Rewrite the entries below with "vernacular name" substituted for every "common name", leaving all else as it is, and omit the pictures.

----- Entries

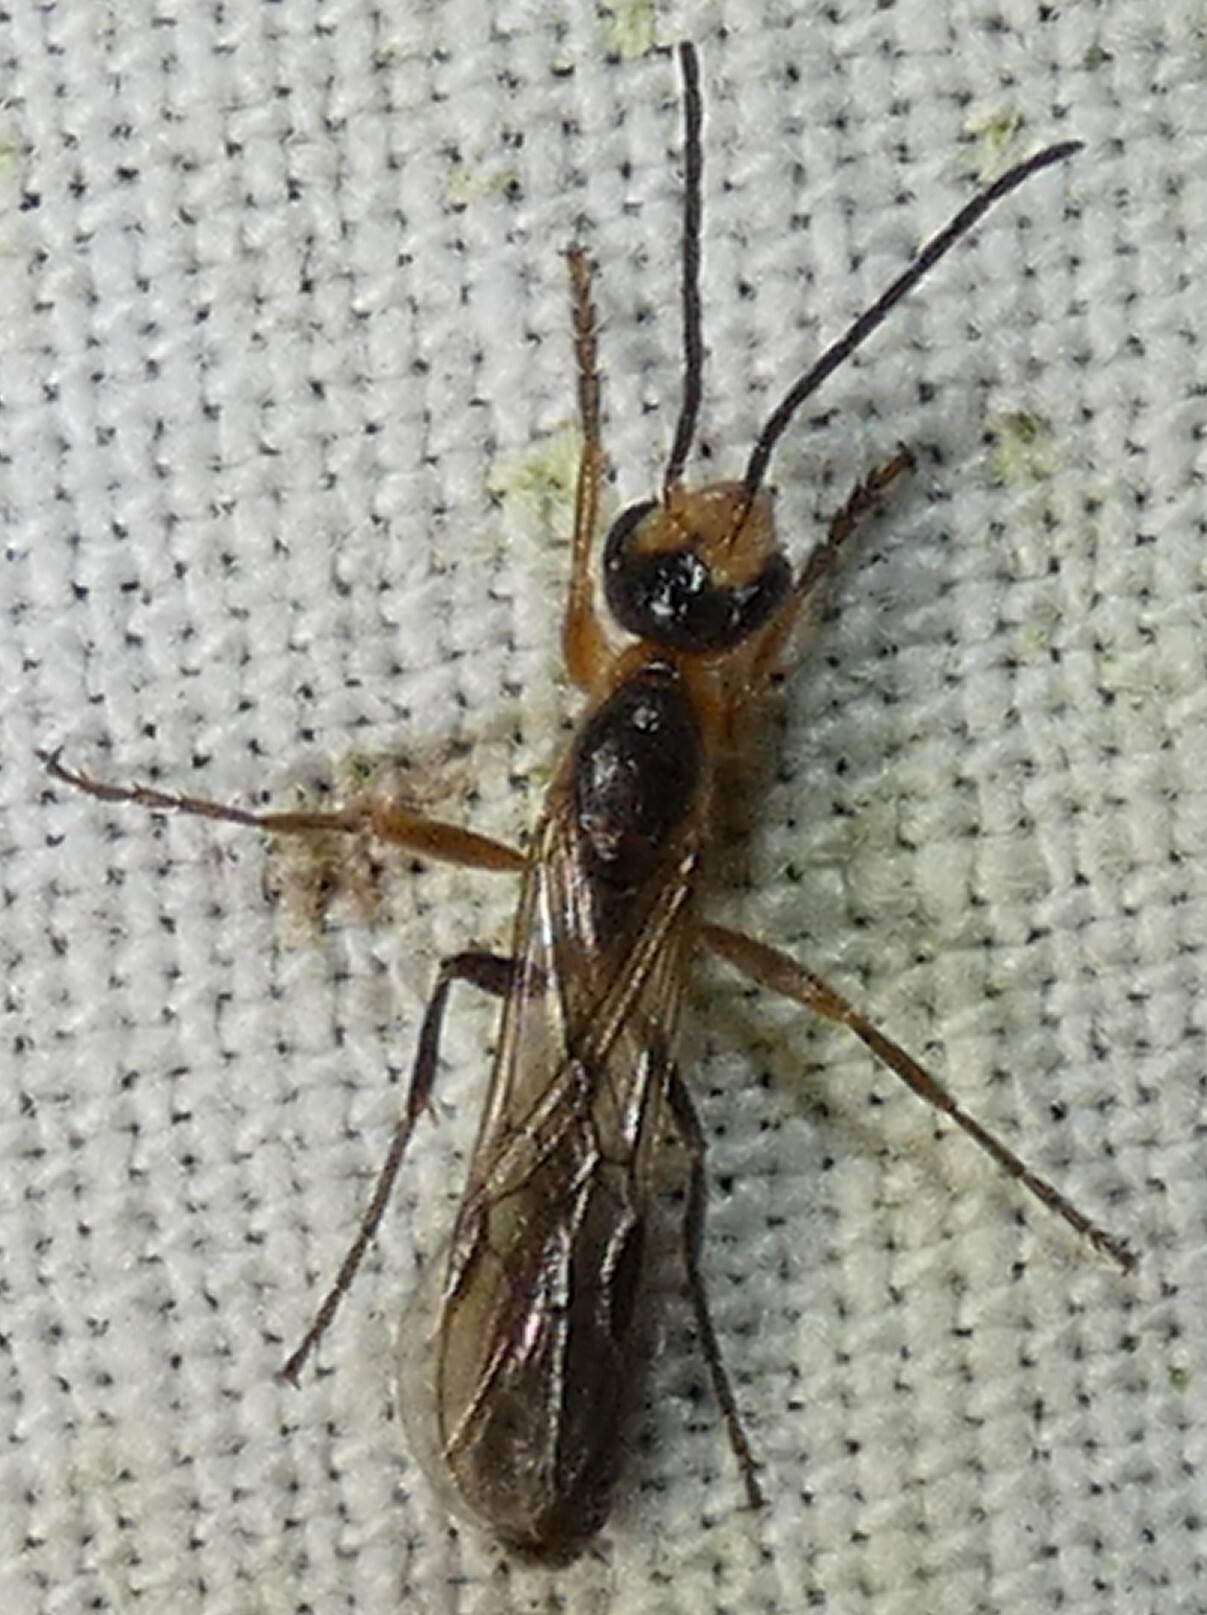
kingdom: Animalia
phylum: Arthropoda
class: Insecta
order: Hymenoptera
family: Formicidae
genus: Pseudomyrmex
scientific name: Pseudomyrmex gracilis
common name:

----------

* **Correct output**:
kingdom: Animalia
phylum: Arthropoda
class: Insecta
order: Hymenoptera
family: Formicidae
genus: Pseudomyrmex
scientific name: Pseudomyrmex gracilis
vernacular name:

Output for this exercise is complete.